Yes, I’ll weave a lei for your boat

24 01 2023

On Chinese (Lunar) New Year’s Day, one is not to do any work, but I didn’t mind creating something new for a gentleman who asked if I could make a lei for his boat being launched that day.

I enjoy making fresh lei, and my crew and I have made scores of the garlands for yachts that have finished trans Pacific crossings.

So I gathered the materials from my garden: green ti leaves, alaheʻe (native mock orange), kupukupu fern, and cherry.

They didn’t really need any cleaning. A quick rinse with water and trimming off the stems from the ti was enough.

I made the lei wili style—“wili” means to wind—using 924 (24 gauge) paddle wire from the floral crafts store.

We had agreed on a price for an eight-foot length, but I wanted to use all the material I picked, so the lei became ten feet long.

It was a gorgeous January day, and I was able to meet the customer at 2 pm at the Kaneohe Yacht Club bar. “I’ll be the one with the big lei,” I said.

As you can see, the lei fit perfectly, and the customer gave me a tip. That’s what I mean by “gentleman.”

Welina mai kāua e “Seas the Day”! I hope you catch lots of fish!

Love,

Rebekah





Behold the wreath makers

16 12 2017

For many years now, about ten days before Christmas, I offer a wreath-making workshop for Kaneohe Yacht Club members, their guests, and my guests. Besides having a merry time with ti leaves and tropical flowers from the garden, it is a way for me to train and recruit lei makers for the summers when the Club hosts the arriving yachts in the Pacific Cub yacht race from San Francisco.

More than a dozen people came this morning, and as you can see from the photos, their designs are impressive. They were so tickled with their handiwork and having their pictures taken.

Fashioning fresh green wreaths for Christmas

Representatives of The Fleming Family: Bridget, Joan, and Leslie

Audrey Chang and Noma McLellan

Table decoration

Laurie Kim came with Bonnie Leong

April Nottage and Dana Nottage





Hawaiian garland for the holidays

10 12 2011

In Hawaii we are fortunate to grow gardens with flowers and foliage to decorate our homes and adorn ourselves the year ’round. I’ve started to show others how to craft holiday garlands, such as Christmas wreaths, table centerpieces, hostess gifts, and swags.
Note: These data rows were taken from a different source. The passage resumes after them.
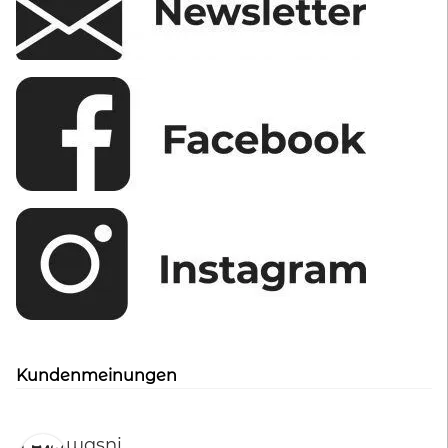
werden
Kundenmeinungen
wasni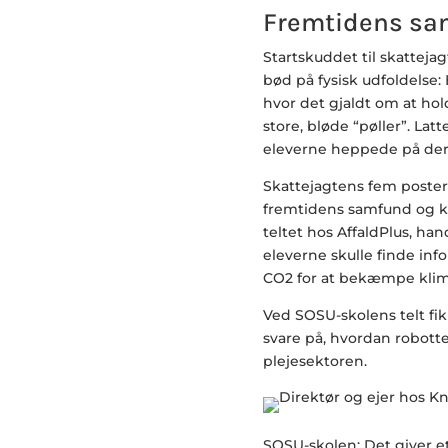
Fremtidens s
Startskuddet til skattejag
bød på fysisk udfoldelse
hvor det gjaldt om at ho
store, bløde “pøller”. La
eleverne heppede på der
Skattejagtens fem poster v
fremtidens samfund og ka
teltet hos AffaldPlus, ha
eleverne skulle finde in
CO2 for at bekæmpe klim
Ved SOSU-skolens telt fik
svare på, hvordan robotter
plejesektoren.
SOSU-skolen: Det giver et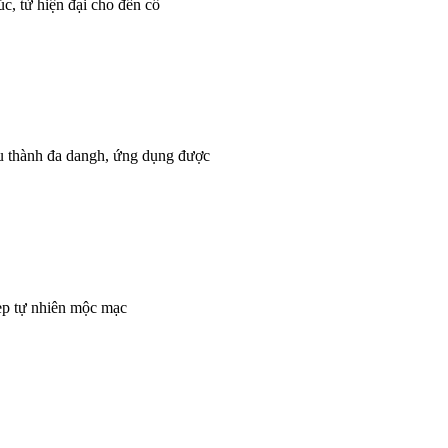
c, từ hiện đại cho đến cổ
ấu thành đa dangh, ứng dụng được
đẹp tự nhiên mộc mạc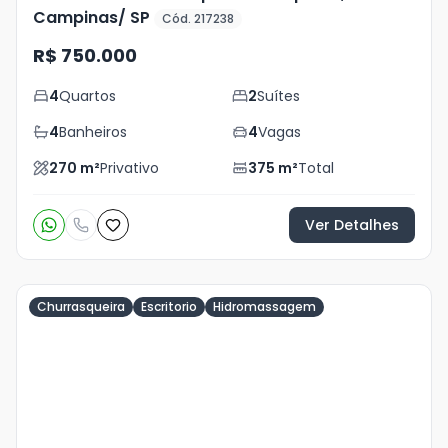
Campinas/ SP
Cód. 217238
R$ 750.000
4
Quartos
2
Suítes
4
Banheiros
4
Vagas
270
m²
Privativo
375
m²
Total
Ver Detalhes
Churrasqueira
Escritorio
Hidromassagem
Veja
Mais
+
37
foto
s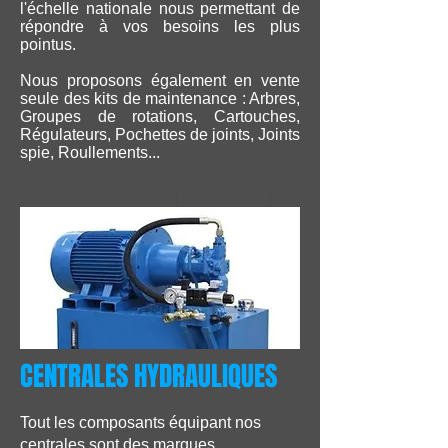
l'échelle nationale nous permettant de
répondre à vos besoins les plus
pointus.
Nous proposons également en vente
seule des kits de maintenance : Arbres,
Groupes de rotations, Cartouches,
Régulateurs, Pochettes de joints,
Joints
spie,
Roullements...
CENTRALES HYDRAULIQUES
Tout les composants équipant nos
centrales sont des marques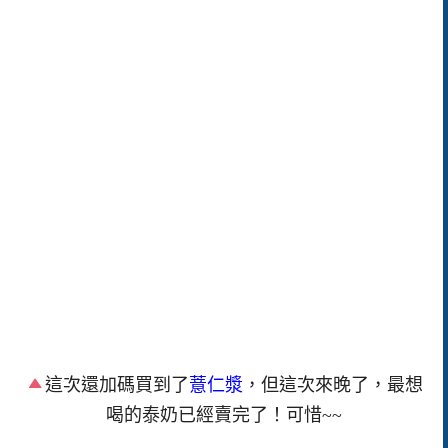
這次還加碼買到了
薏仁漿
，但這次來晚了，最想
喝的泰奶已經賣完了！可惜~~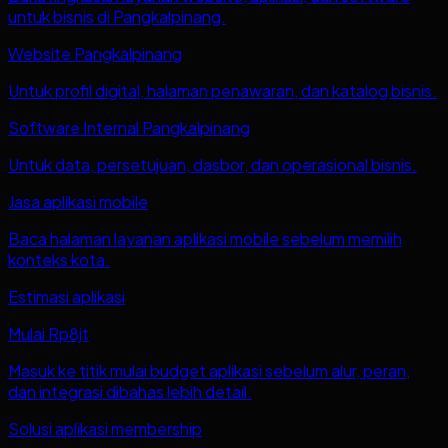
untuk bisnis di Pangkalpinang.
Website Pangkalpinang
Untuk profil digital, halaman penawaran, dan katalog bisnis.
Software Internal Pangkalpinang
Untuk data, persetujuan, dasbor, dan operasional bisnis.
Jasa aplikasi mobile
Baca halaman layanan aplikasi mobile sebelum memilih
konteks kota.
Estimasi aplikasi
Mulai Rp8jt
Masuk ke titik mulai budget aplikasi sebelum alur, peran,
dan integrasi dibahas lebih detail.
Solusi aplikasi membership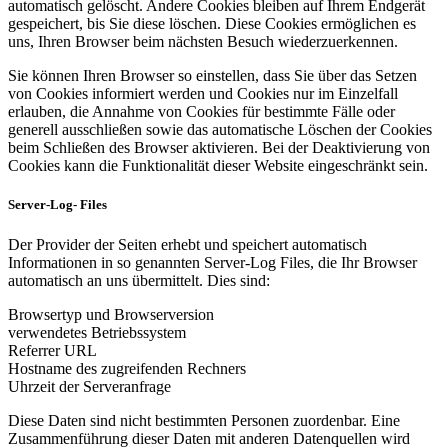
automatisch gelöscht. Andere Cookies bleiben auf Ihrem Endgerät
gespeichert, bis Sie diese löschen. Diese Cookies ermöglichen es
uns, Ihren Browser beim nächsten Besuch wiederzuerkennen.
Sie können Ihren Browser so einstellen, dass Sie über das Setzen
von Cookies informiert werden und Cookies nur im Einzelfall
erlauben, die Annahme von Cookies für bestimmte Fälle oder
generell ausschließen sowie das automatische Löschen der Cookies
beim Schließen des Browser aktivieren. Bei der Deaktivierung von
Cookies kann die Funktionalität dieser Website eingeschränkt sein.
Server-Log- Files
Der Provider der Seiten erhebt und speichert automatisch
Informationen in so genannten Server-Log Files, die Ihr Browser
automatisch an uns übermittelt. Dies sind:
Browsertyp und Browserversion
verwendetes Betriebssystem
Referrer URL
Hostname des zugreifenden Rechners
Uhrzeit der Serveranfrage
Diese Daten sind nicht bestimmten Personen zuordenbar. Eine
Zusammenführung dieser Daten mit anderen Datenquellen wird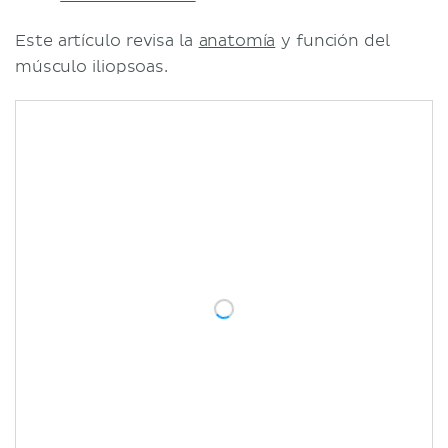
Este artículo revisa la
anatomía
y función del
músculo iliopsoas.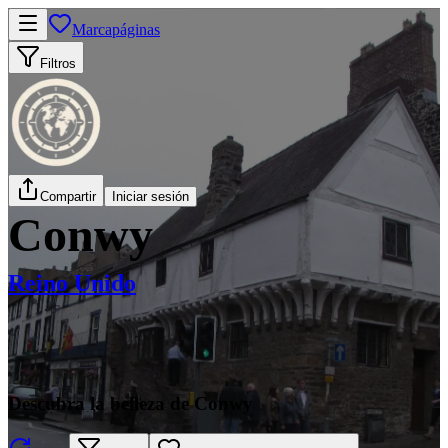
Marcapáginas
Filtros
Compartir
Iniciar sesión
Conwy
Reino Unido
Descubra la belleza de Conwy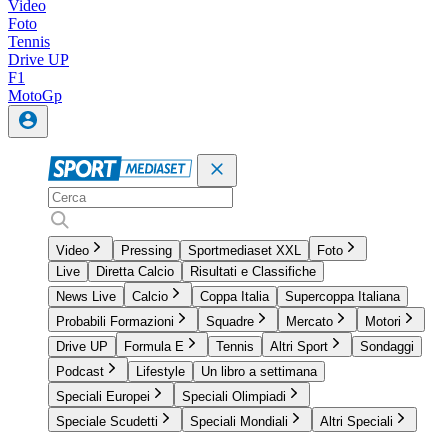
Video
Foto
Tennis
Drive UP
F1
MotoGp
Video
Pressing
Sportmediaset XXL
Foto
Live
Diretta Calcio
Risultati e Classifiche
News Live
Calcio
Coppa Italia
Supercoppa Italiana
Probabili Formazioni
Squadre
Mercato
Motori
Drive UP
Formula E
Tennis
Altri Sport
Sondaggi
Podcast
Lifestyle
Un libro a settimana
Speciali Europei
Speciali Olimpiadi
Speciale Scudetti
Speciali Mondiali
Altri Speciali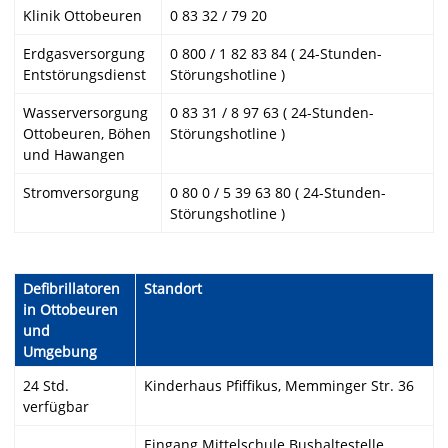
Klinik Ottobeuren
0 83 32 / 79 20
Erdgasversorgung
0 800 / 1 82 83 84 ( 24-Stunden-
Entstörungsdienst
Störungshotline )
Wasserversorgung
0 83 31 / 8 97 63 ( 24-Stunden-
Ottobeuren, Böhen
Störungshotline )
und Hawangen
Stromversorgung
0 80 0 / 5 39 63 80 ( 24-Stunden-
Störungshotline )
Defibrillatoren
Standort
in Ottobeuren
und
Umgebung
24 Std.
Kinderhaus Pfiffikus, Memminger Str. 36
verfügbar
Eingang Mittelschule Bushaltestelle,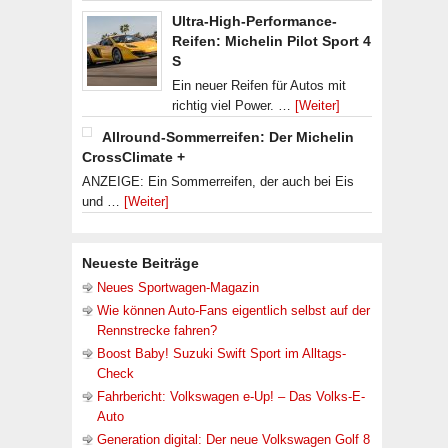
Ultra-High-Performance-
Reifen: Michelin Pilot Sport 4
S
Ein neuer Reifen für Autos mit
richtig viel Power. …
[Weiter]
Allround-Sommerreifen: Der Michelin
CrossClimate +
ANZEIGE: Ein Sommerreifen, der auch bei Eis
und …
[Weiter]
Neueste Beiträge
Neues Sportwagen-Magazin
Wie können Auto-Fans eigentlich selbst auf der
Rennstrecke fahren?
Boost Baby! Suzuki Swift Sport im Alltags-
Check
Fahrbericht: Volkswagen e-Up! – Das Volks-E-
Auto
Generation digital: Der neue Volkswagen Golf 8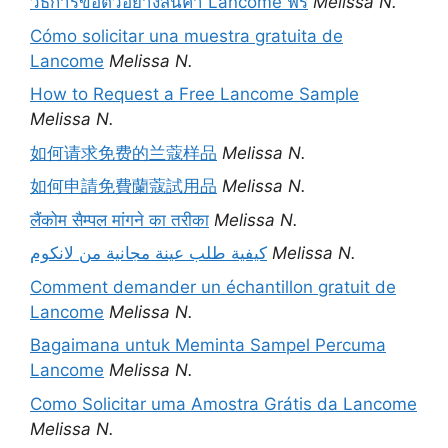
วิธีการขอตัวอย่างสินค้า Lancome ฟรี
Melissa N.
Cómo solicitar una muestra gratuita de
Lancome
Melissa N.
How to Request a Free Lancome Sample
Melissa N.
如何请求免费的兰蔻样品
Melissa N.
如何申請免費蘭蔻試用品
Melissa N.
लैंकोम सैम्पल मांगने का तरीका
Melissa N.
كيفية طلب عينة مجانية من لانكوم
Melissa N.
Comment demander un échantillon gratuit de
Lancome
Melissa N.
Bagaimana untuk Meminta Sampel Percuma
Lancome
Melissa N.
Como Solicitar uma Amostra Grátis da Lancome
Melissa N.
Today some of us gathered at the yacht club in Kaneohe to put the decorations together. It’s a fairly easy method adapted from the Hawaiian wili style of lei making. We substituted wire for natural fiber used to whip the plant material together, and we omitted a separate backing that is unnecessary because the stiff stems of ti leaves are sufficient foundation.

This fresh wreath is made of green ti, red ti, laua‘e, and song-of-India leaves. Red and pink ginger blossoms offer pops of complementary colors. A big bow completes my creation.

Just in time for the holidays: handcrafted decorations from our gardens

Copyright 2011 Rebekah Luke




Green and healing

15 07 2011

The Transpac yacht race is nearing the finish line, and I’ll be delivering some boat lei today. But first I have to make them. One is 20 feet long! I gathered the lauae yesterday afternoon from my patch.

Lauae patch

This morning while it’s cool I’m picking the ti leaves. I’ll be putting the lei together all day long. The boats, racing from Los Angeles, finish at Diamond Head buoy and then cruise into Ala Wai Boat Harbor in Waikiki. The first boats have already finished, so I’d better get busy.

Then, tomorrow from 9 to 2 I’m giving Reiki sessions at the Kaneohe Yacht Club Green Market Day while DH, Miss Marvelous’s mom and family will be showing folks how to make a ti leaf lei. We’ll be in the longhouse.

Ti leaves. Easy to grow, and so many uses!